The numbers for pharmacists and doctors tell a different story: see that fewer Republicans rank pharmacists and physicians high on honesty/ethics than Democratic voters, by a difference of 13 points for pharmacists and 20 points for doctors.

The third chart illustrates that U.S. consumers’ perspectives on honest and ethics and professions fell to pre-pandemic levels and lower for many professions. Here is the grade-school teacher decline for 2021 along with that for military offices, both top professions but declining in the year in reputation in the Gallup study.

Judges, clergy, and TV reporters’ honesty-equity also declined further in the year.

Health Populi’s Hot Points:  The clear and current finding from this year’s Gallup poll on honesty and ethics in professions is that Nurses Rule above all for the worker we all agree we can trust, above all other job categories.

“Nurses ranking in this year’s poll directly reflects the trust the American public has in nurses and the work they continue to do to earn that trust, even amid a persistent pandemic,” the American Nurses Association (ANA) wrote its press release on the findings.

The ANA represents 4.3 million nursing professionals.

“The COVID-19 pandemic has placed a spotlight on nurses, reinforcing the critical contributions they make to our health care system, while also highlighting the devastating impact it has had on their mental health and well-being,” ANA noted.

The pandemic has wreaked havoc on nurses’ mental health and well-being, driving many to sign onto their individual “Great Resignations.”

There has been a nursing shortage long before COVID-19 hit the U.S. (and other countries’) health care systems.
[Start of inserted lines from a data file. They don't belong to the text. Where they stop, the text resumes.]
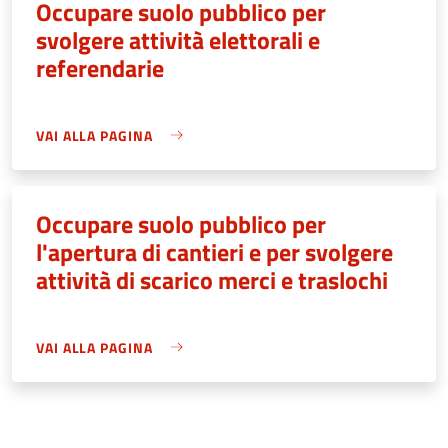
Occupare suolo pubblico per
svolgere attività elettorali e
referendarie
VAI ALLA PAGINA
Occupare suolo pubblico per
l'apertura di cantieri e per svolgere
attività di scarico merci e traslochi
VAI ALLA PAGINA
In 2022, the nurse shortage is indeed acute, requiring an immediate and sobering look and response to the situation for the short- and longer-terms, the ANA recognizes, and I concur.

The front-line of nurses in shrinking.

Consider the following six calls-to-action, cited in a recent Nursing Journal article authored by three of my own trusted go-to nurse industry touchpoints:

  1. Listen to nurses’ concerns
  2. Prioritize workplace culture (e.g., call out and confront the real phenomenon of bullying nurses in health care settings)
  3. Adjust protocols to meet nurses’ needs (logistical, mental health, financial, et al)
  4. Increase diversity and representation in nursing
  5. Address the need for more nurse educators
  6. Support nurses leading health care innovation (like the fantastic Nurse Hack 4 Health program).

I would add one more action item that would help the current supply/demand challenge for nurses around the world…

Liberate nurses to operate at their highest and best use — especially important as we see more care moving to the home, the adoption of value-based payment, and greater digital and community-facing front doors to consumers’ accessing health care. Doing so would help the profession and help to reverse nurses’ discontent, improve autonomy and job satisfaction, and attract more prospects to the profession.